**Assignment**
In the records below, begin at the line that has "What is the label" and stop after the line that has "Where does the". Please write out those lines again with "upper whisker" swapped for "top whisker", leaving out the pictures and keeping everything else unchanged.

**Information**

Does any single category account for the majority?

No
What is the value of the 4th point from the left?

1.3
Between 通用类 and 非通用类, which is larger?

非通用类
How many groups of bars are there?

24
==
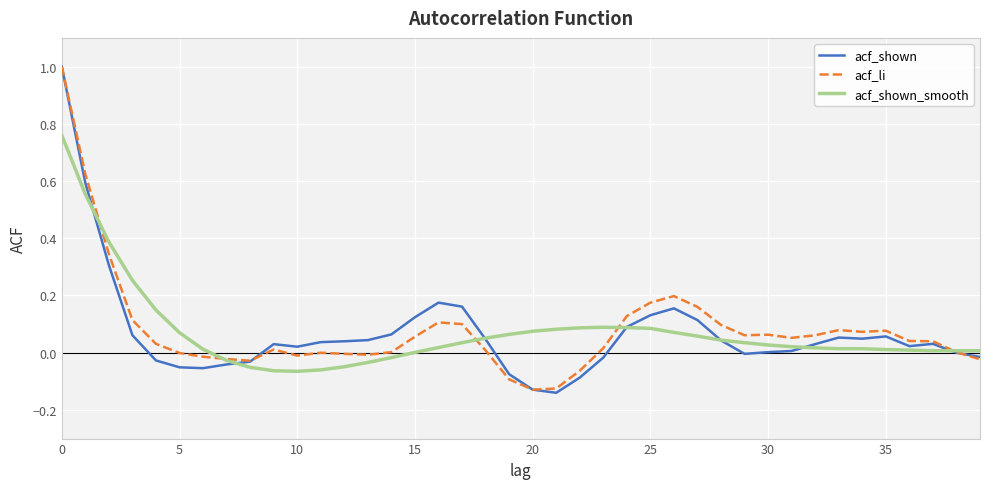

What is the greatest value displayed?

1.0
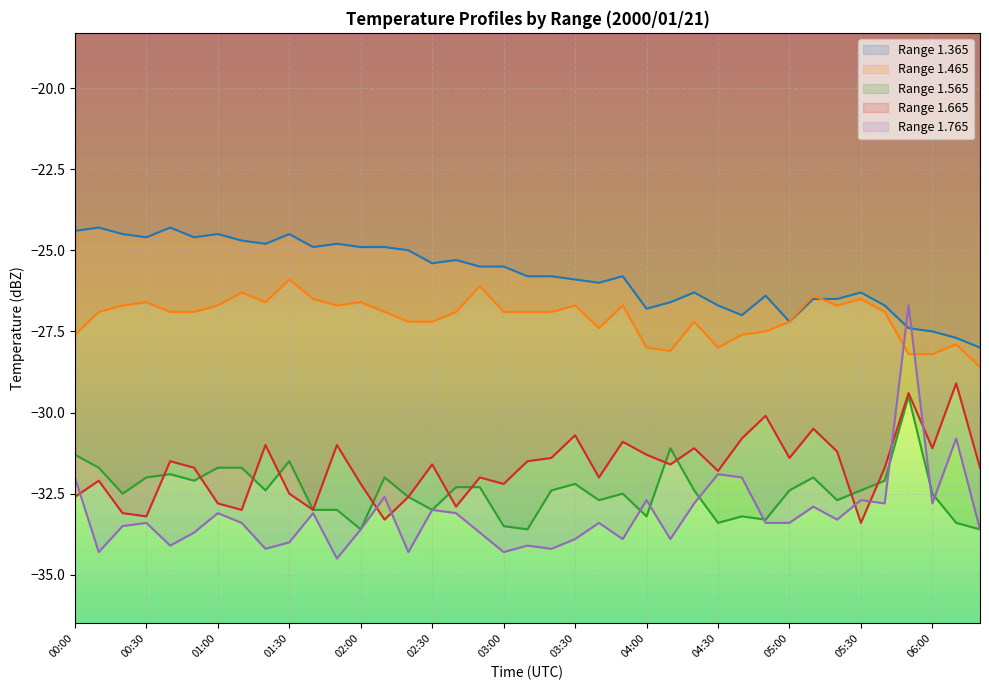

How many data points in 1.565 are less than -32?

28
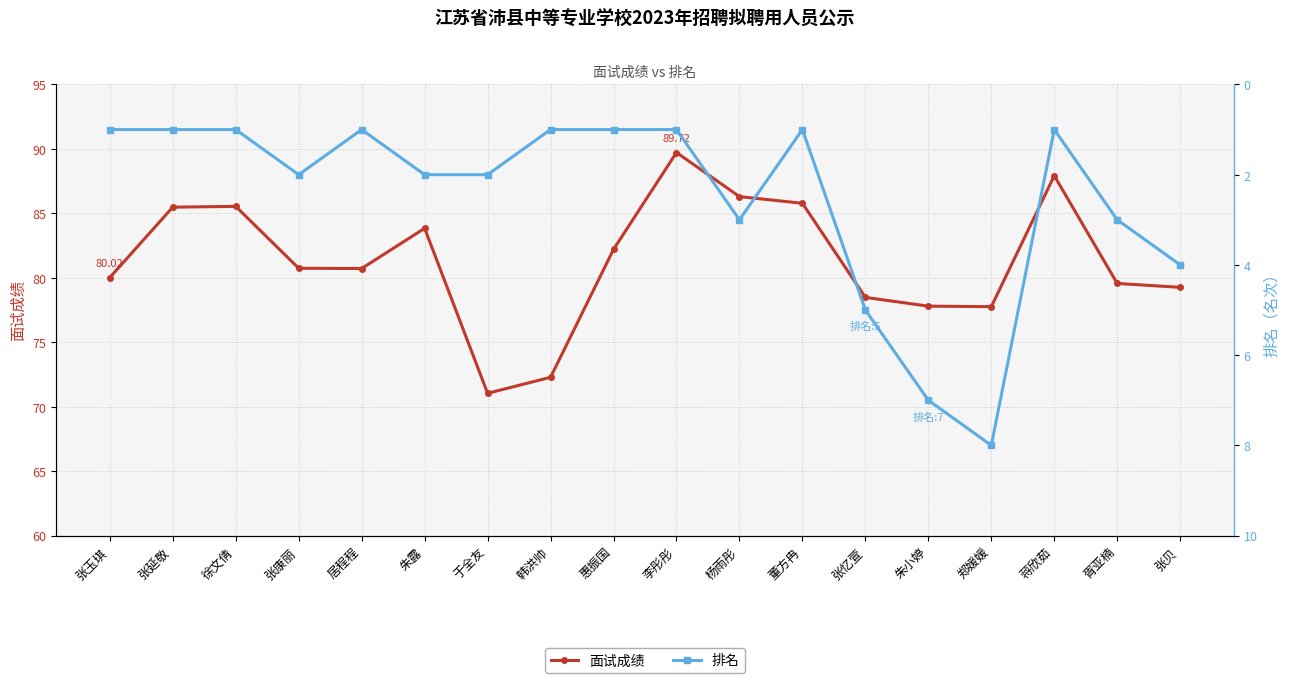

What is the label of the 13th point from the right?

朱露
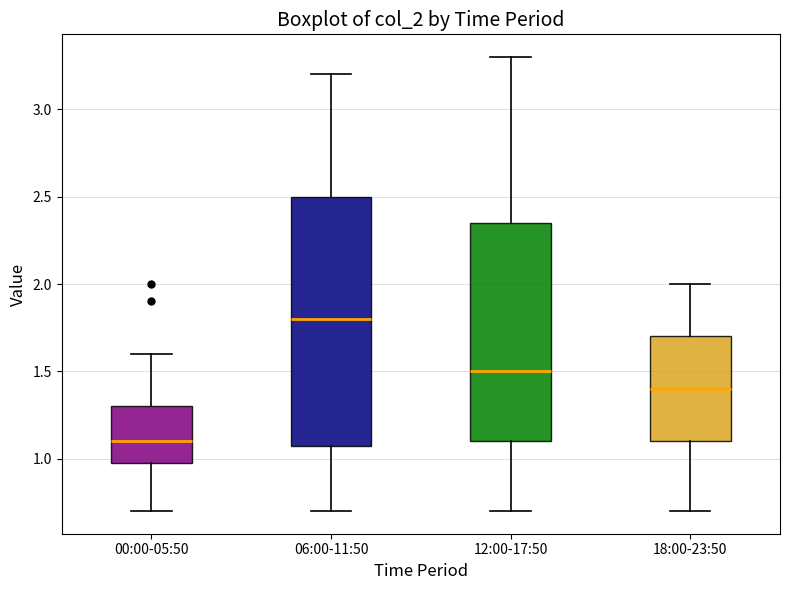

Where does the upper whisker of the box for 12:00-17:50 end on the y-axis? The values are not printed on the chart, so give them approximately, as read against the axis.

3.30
---
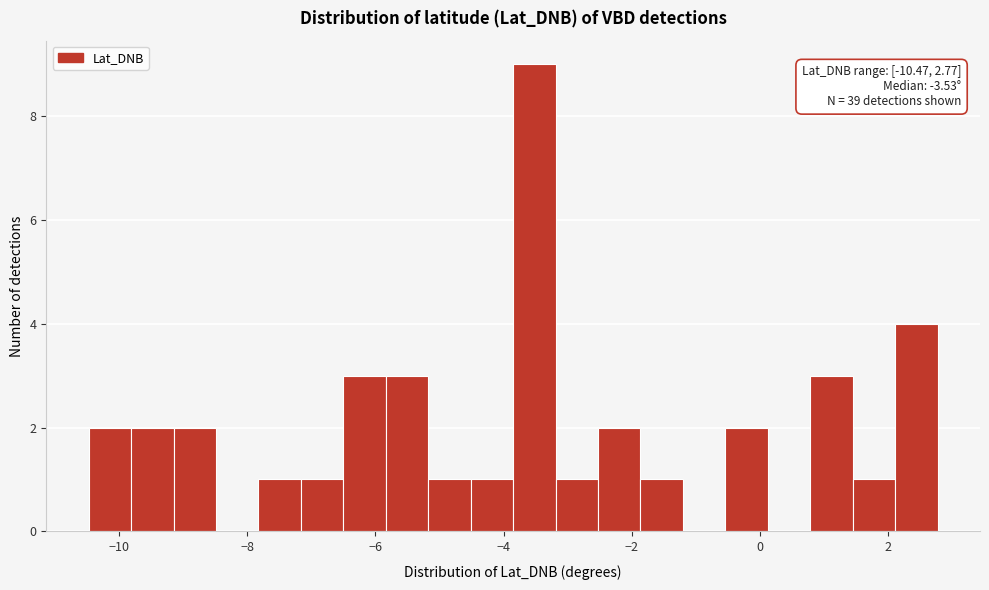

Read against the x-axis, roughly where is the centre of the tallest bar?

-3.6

**Response to the task**
What is the label of the 13th point from the right?

朱露

Where does the top whisker of the box for 12:00-17:50 end on the y-axis? The values are not printed on the chart, so give them approximately, as read against the axis.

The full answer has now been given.